Let’s see what happens when we use SSMS. If you drop an article from the publication you’ll see the following dialogue:

“This will not impact existing subscriptions” sounds reassuring, but is slightly ambiguous – perhaps it is only referring to the invalidation of the snapshot. However there is clearly no mention that “the subscriptions must be dropped, recreated, and synchronized”. If you click on “Yes” you’ll find that the next time you start the distribution agent all runs fine. There will be some orphaned objects left on the subscriber – stored procedures related to the article and the like – but nothing to worry about. So perhaps the MSDN article is incorrect?

Not really! The SSMS interface is clever enough to do the hard work for you. If you try to drop the article yourself using this type of script:

EXEC sp_droparticle
@publication = ‘pubtestarticle’,
@article = ‘tcity3’,
@force_invalidate_snapshot = 1;
GO

You’ll receive an error:

Msg 14046, Level 16, State 1, Procedure sp_MSrepl_droparticle, Line 286 [Batch Start Line 0]
Could not drop article. A subscription exists on it.

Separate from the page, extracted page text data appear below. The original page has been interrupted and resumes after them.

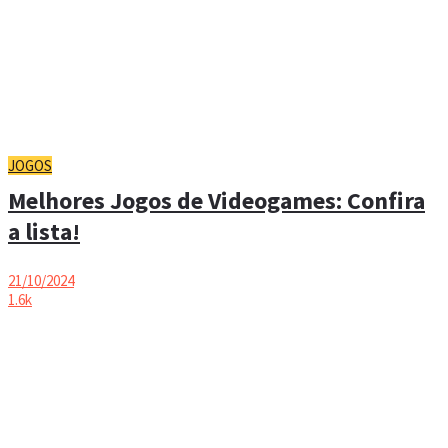
JOGOS
Melhores Jogos de Videogames: Confira
a lista!
21/10/2024
1.6k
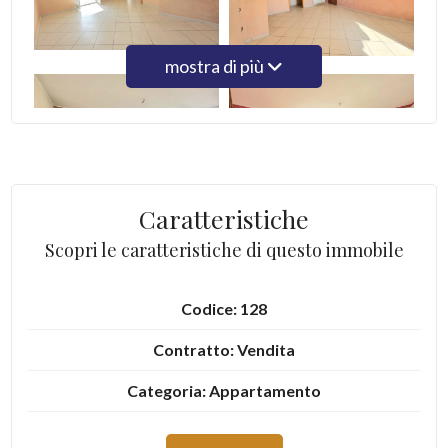
4
mostra di più
5
5+
Caratteristiche
Camere
Scopri le caratteristiche di questo immobile
minime
Qualsiasi
Codice: 128
Contratto: Vendita
1
Categoria: Appartamento
2
Indirizzo: Via Tommaso de Vivo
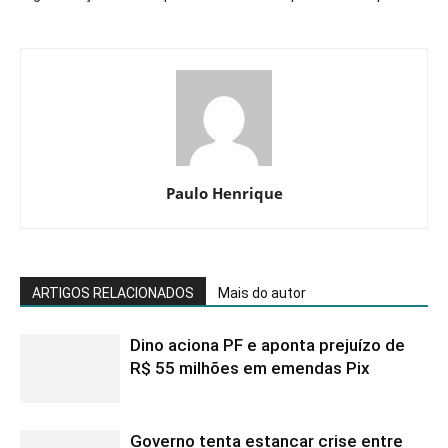
Paulo Henrique
ARTIGOS RELACIONADOS
Mais do autor
Dino aciona PF e aponta prejuízo de
R$ 55 milhões em emendas Pix
Governo tenta estancar crise entre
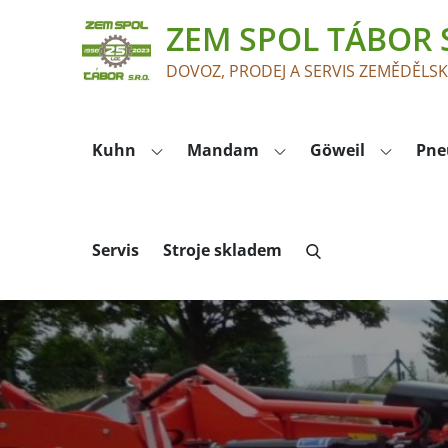
Skip
ZEM SPOL TÁBOR S
to
content
DOVOZ, PRODEJ A SERVIS ZEMĚDĚLS
Kuhn
Mandam
Göweil
Pne
Servis
Stroje skladem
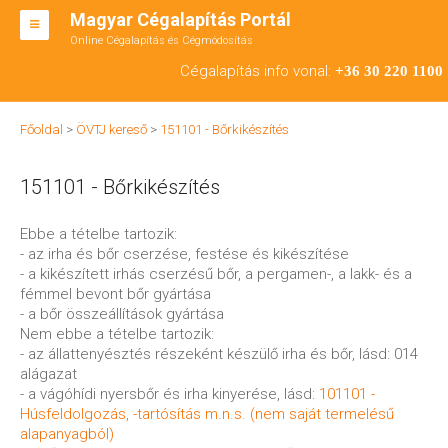
Magyar Cégalapítás Portál
Online Cégalapítás és Cégmódosítás
KFT ALAPÍTÁS
Cégalapítás info vonal:
+36 30 220 1100
BT ALAPÍTÁS
Főoldal
>
ÖVTJ kereső
>
151101 - Bőrkikészítés
RT ALAPÍTÁS
151101 - Bőrkikészítés
CÉGMÓDOSÍTÁS
ÁTALAKULÁS
Ebbe a tételbe tartozik:
- az irha és bőr cserzése, festése és kikészítése
TEÁOR SZÁMOK '08
- a kikészített irhás cserzésű bőr, a pergamen-, a lakk- és a
fémmel bevont bőr gyártása
ENGEDÉLYKÖTELES
- a bőr összeállítások gyártása
Nem ebbe a tételbe tartozik:
KAPCSOLAT
- az állattenyésztés részeként készülő irha és bőr, lásd: 014
alágazat
IRODÁK
- a vágóhídi nyersbőr és irha kinyerése, lásd:
101101 -
Húsfeldolgozás, -tartósítás m.n.s. (nem saját termelésű
alapanyagból)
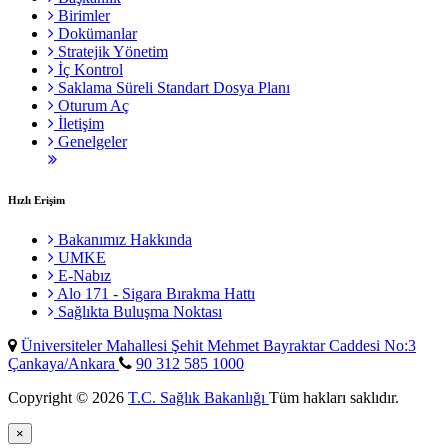
Birimler
Dokümanlar
Stratejik Yönetim
İç Kontrol
Saklama Süreli Standart Dosya Planı
Oturum Aç
İletişim
Genelgeler
Hızlı Erişim
Bakanımız Hakkında
UMKE
E-Nabız
Alo 171 - Sigara Bırakma Hattı
Sağlıkta Buluşma Noktası
Üniversiteler Mahallesi Şehit Mehmet Bayraktar Caddesi No:3
Çankaya/Ankara
90 312 585 1000
Copyright © 2026
T.C. Sağlık Bakanlığı
Tüm hakları saklıdır.
×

What you need to do is to manually drop the subscriptions it has and then you can drop the article.

EXEC sp_dropsubscription ‘pubtestarticle’,’tcity3′,’desktop-nsonkmo’,’transub’

This is what SSMS does behind the scenes and this is all the MSDN article is really telling us – there is no need to reinitialize, just drop the relevant subscriptions and then the article and then synchronize.